When I was 14, my Dad and I were on the boat solo.
We were sailing from Isle of Pines in New Caledonia, back to the mainland there, before we were to kick off a circumnavigation around the country.
We were about half-way, and we knew there was a shallow reef at some point. The charts said it was over 3.5m deep at the shallowest point (we “drew” 2.8m with the keel), so we were pretty relaxed about it.
So, while we were on the lookout for this reef, we were making good time and had the line out behind the boat fishing as well.
All of a sudden, I look down and it’s getting shallow.
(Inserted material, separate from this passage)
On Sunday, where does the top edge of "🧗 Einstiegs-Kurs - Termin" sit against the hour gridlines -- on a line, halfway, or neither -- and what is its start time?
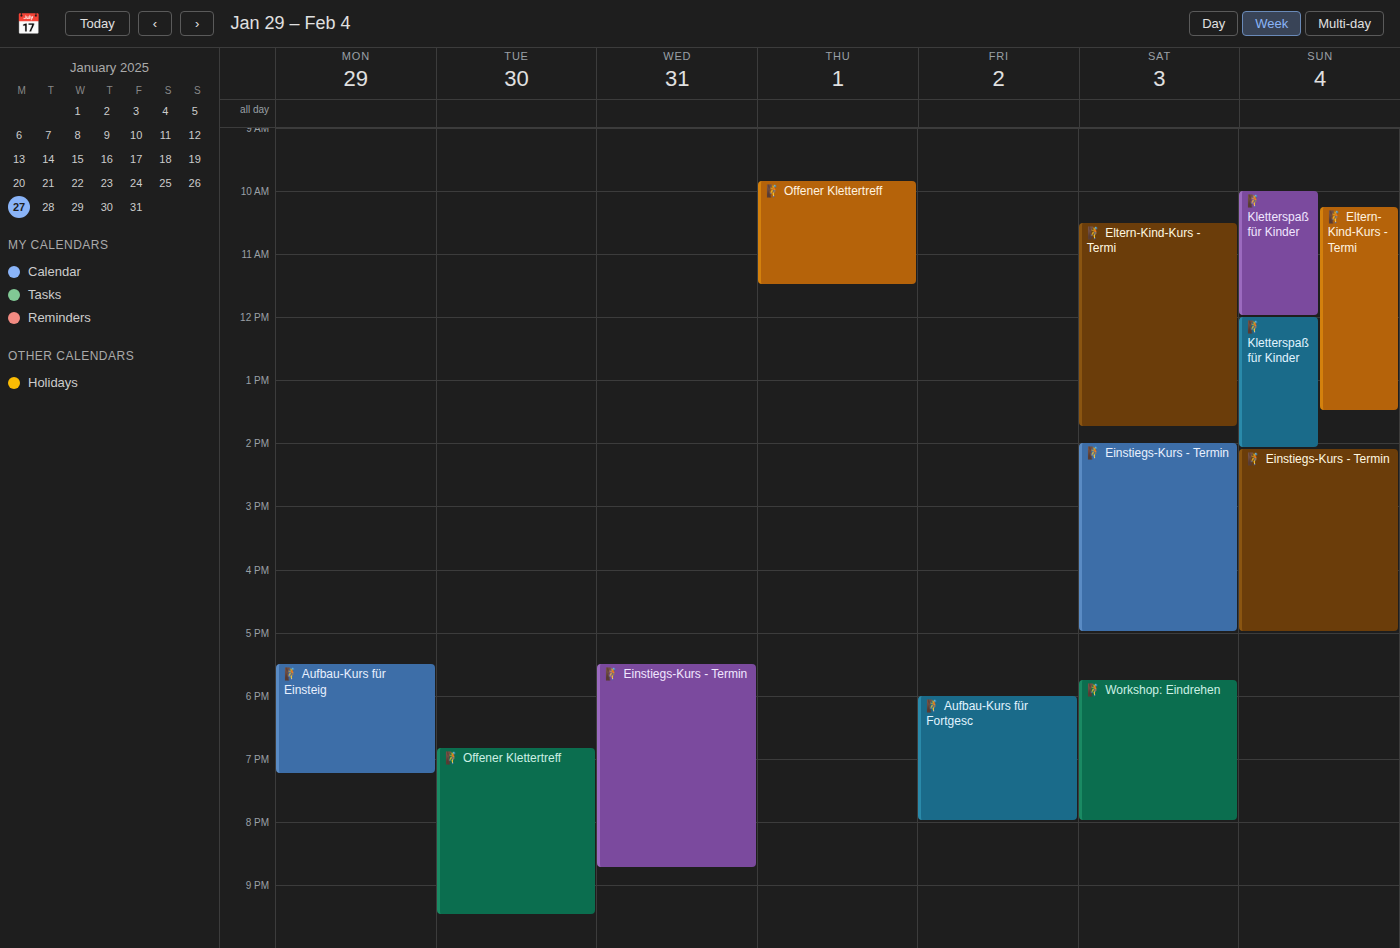
2:05 PM -- neither: 5 minutes below the 2 PM line and 55 minutes above the 3 PM line.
Somehow, we hadn’t seen it coming, and it quickly starts to shift from a light blue colour, to the brown-ish tone of really shallow water.
We’re doing about 12 knots at the time under full sail. Dad reassures me we’re fine, because it’s not supposed to get too shallow, but there’s also the distinct sense of mutual uncertainty.
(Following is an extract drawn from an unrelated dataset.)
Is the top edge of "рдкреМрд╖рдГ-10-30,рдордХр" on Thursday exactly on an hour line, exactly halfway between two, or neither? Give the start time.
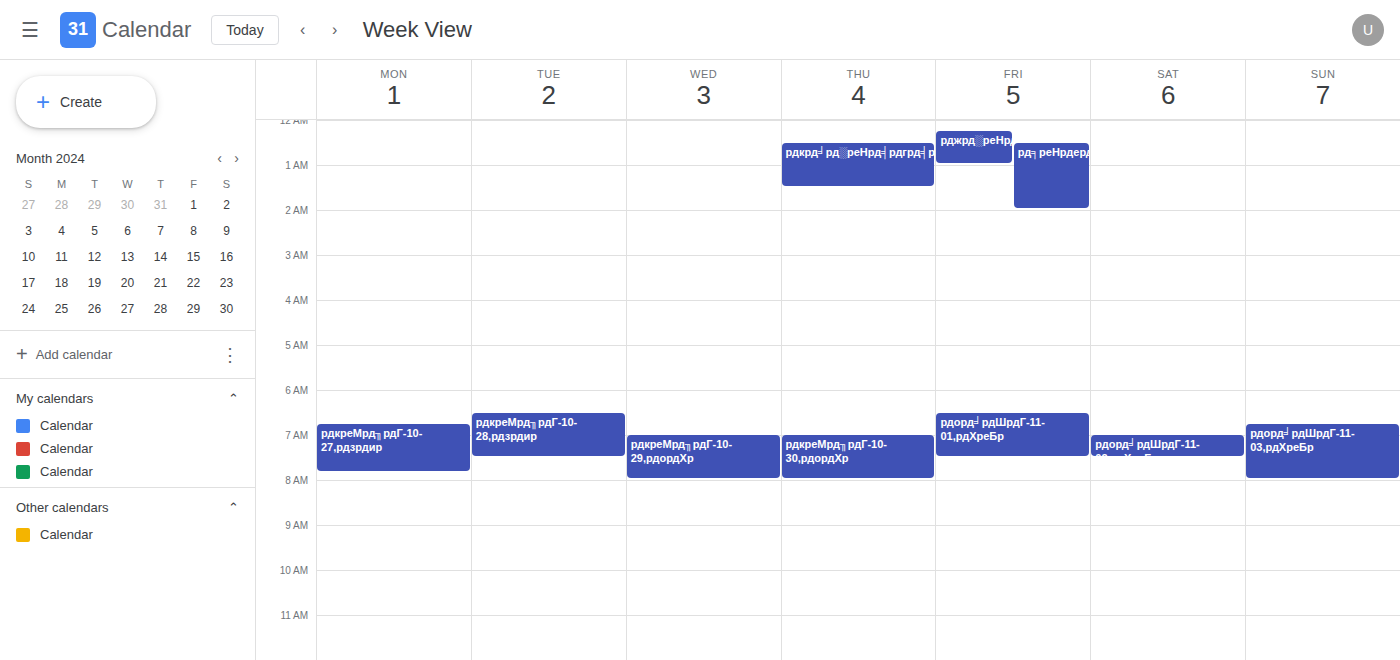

We decide to pivot. We change direction to get into deeper water.
Everything shifts to a mild form of chaos.
We gybe, happen to hook up a fish at the same time, all while watching the depth gauge start showing numbers under 3m…
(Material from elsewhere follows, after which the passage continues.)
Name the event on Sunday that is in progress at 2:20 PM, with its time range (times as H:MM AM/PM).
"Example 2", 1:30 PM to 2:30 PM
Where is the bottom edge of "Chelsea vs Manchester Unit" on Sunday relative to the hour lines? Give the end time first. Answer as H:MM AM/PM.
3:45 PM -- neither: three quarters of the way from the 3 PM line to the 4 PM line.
We make it through, land the fish, and eventually correct back to the original waypoint.
“Pivoting” is a required skill. Sometimes the chaos involved is necessary. But at the same time, it wouldn’t make sense to have a habit of changing course out in the middle of the ocean for no reason…
The difficulty isn’t even in the change itself.
The hard part is in knowing whether whether this is a healthy change for greater good, or are we are just changing to follow a new thread of distraction because the real work has gotten harder.